Task prompt: Reproduce the St. Xavier Commercial School article below in full, word for word.

Passage:
+-------+

Location
- Cincinnati, Ohio United States 39°06′13″N 84°30′34″W﻿ / ﻿39.103604°N 84.509465°W

Information
- Type: Private
- Denomination: Roman Catholic
- Patron saint: St. Francis Xavier
- Opened: 1904
- Closed: 1960
- Authority: Roman Catholic Archdiocese of Cincinnati
- Grades: 9–10
- Gender: Predominantly female
- Affiliation: Sisters of Notre Dame de Namur

= St. Xavier Commercial School =

St. Xavier Parish Commercial School, officially The Convent School, was a private secondary school in Cincinnati, Ohio, United States. Founded in 1904 by the Sisters of Notre Dame de Namur, it remained open until 1960. It was associated with St. Francis Xavier Church of the Roman Catholic Archdiocese of Cincinnati. Fr. Francis J. Finn, S.J., served as its first director.

The school was located on Sixth Street downtown, between Sycamore and Main Streets—most likely at 520 Sycamore St. It offered "a two-year course of study—primarily for women—in the business arts", including "stenography, book-keeping, and typesetting". Boys from St. Xavier High School also took typing classes there; once the Commercial School closed, the high school moved to Finneytown and the parish remained at the downtown location.

Tuition was $50 a year during the 1950s.

==Notable students==
- Mildred Howard (attended 1953) – Republican candidate for United States President, 1992, 1996, 2000, 2004, 2008

==Notable faculty==
- Francis J. Finn, S.J. – school director; well-known author

== History ==
The following was posted on "The Catholic Telegraph Photography Project" as a reprint of an article in The Catholic Telegraph from August 25, 1944:

1944: “St. Xavier's Commercial School for Girls was founded in 1904 by Father Finn, S.J., the famous author of juvenile books for boys. Its progress through the years has kept pace with the various changes in the business world, until today, in its equipment and modern methods, it is one of Cincinnati's foremost business schools. The Rev. Julian A. Garrity, S.J., is the director of St. Xavier's Commercial School for Girls and the Sisters of Notre Dame de Namur teach in the school.

+-------+

Data excerpts:
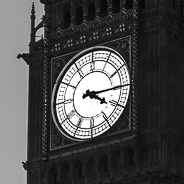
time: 4:14
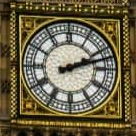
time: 2:12
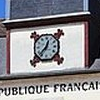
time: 12:37
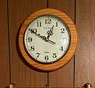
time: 12:49
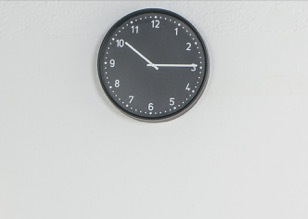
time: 2:50
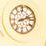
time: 2:12
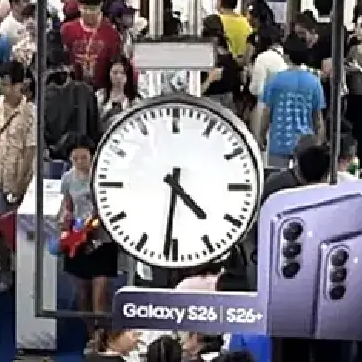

+-------+

Reply:
Location
- Cincinnati, Ohio United States 39°06′13″N 84°30′34″W﻿ / ﻿39.103604°N 84.509465°W

Information
- Type: Private
- Denomination: Roman Catholic
- Patron saint: St. Francis Xavier
- Opened: 1904
- Closed: 1960
- Authority: Roman Catholic Archdiocese of Cincinnati
- Grades: 9–10
- Gender: Predominantly female
- Affiliation: Sisters of Notre Dame de Namur

= St. Xavier Commercial School =

St. Xavier Parish Commercial School, officially The Convent School, was a private secondary school in Cincinnati, Ohio, United States. Founded in 1904 by the Sisters of Notre Dame de Namur, it remained open until 1960. It was associated with St. Francis Xavier Church of the Roman Catholic Archdiocese of Cincinnati. Fr. Francis J. Finn, S.J., served as its first director.

The school was located on Sixth Street downtown, between Sycamore and Main Streets—most likely at 520 Sycamore St. It offered "a two-year course of study—primarily for women—in the business arts", including "stenography, book-keeping, and typesetting". Boys from St. Xavier High School also took typing classes there; once the Commercial School closed, the high school moved to Finneytown and the parish remained at the downtown location.

Tuition was $50 a year during the 1950s.

==Notable students==
- Mildred Howard (attended 1953) – Republican candidate for United States President, 1992, 1996, 2000, 2004, 2008

==Notable faculty==
- Francis J. Finn, S.J. – school director; well-known author

== History ==
The following was posted on "The Catholic Telegraph Photography Project" as a reprint of an article in The Catholic Telegraph from August 25, 1944:

1944: “St. Xavier's Commercial School for Girls was founded in 1904 by Father Finn, S.J., the famous author of juvenile books for boys. Its progress through the years has kept pace with the various changes in the business world, until today, in its equipment and modern methods, it is one of Cincinnati's foremost business schools. The Rev. Julian A. Garrity, S.J., is the director of St. Xavier's Commercial School for Girls and the Sisters of Notre Dame de Namur teach in the school.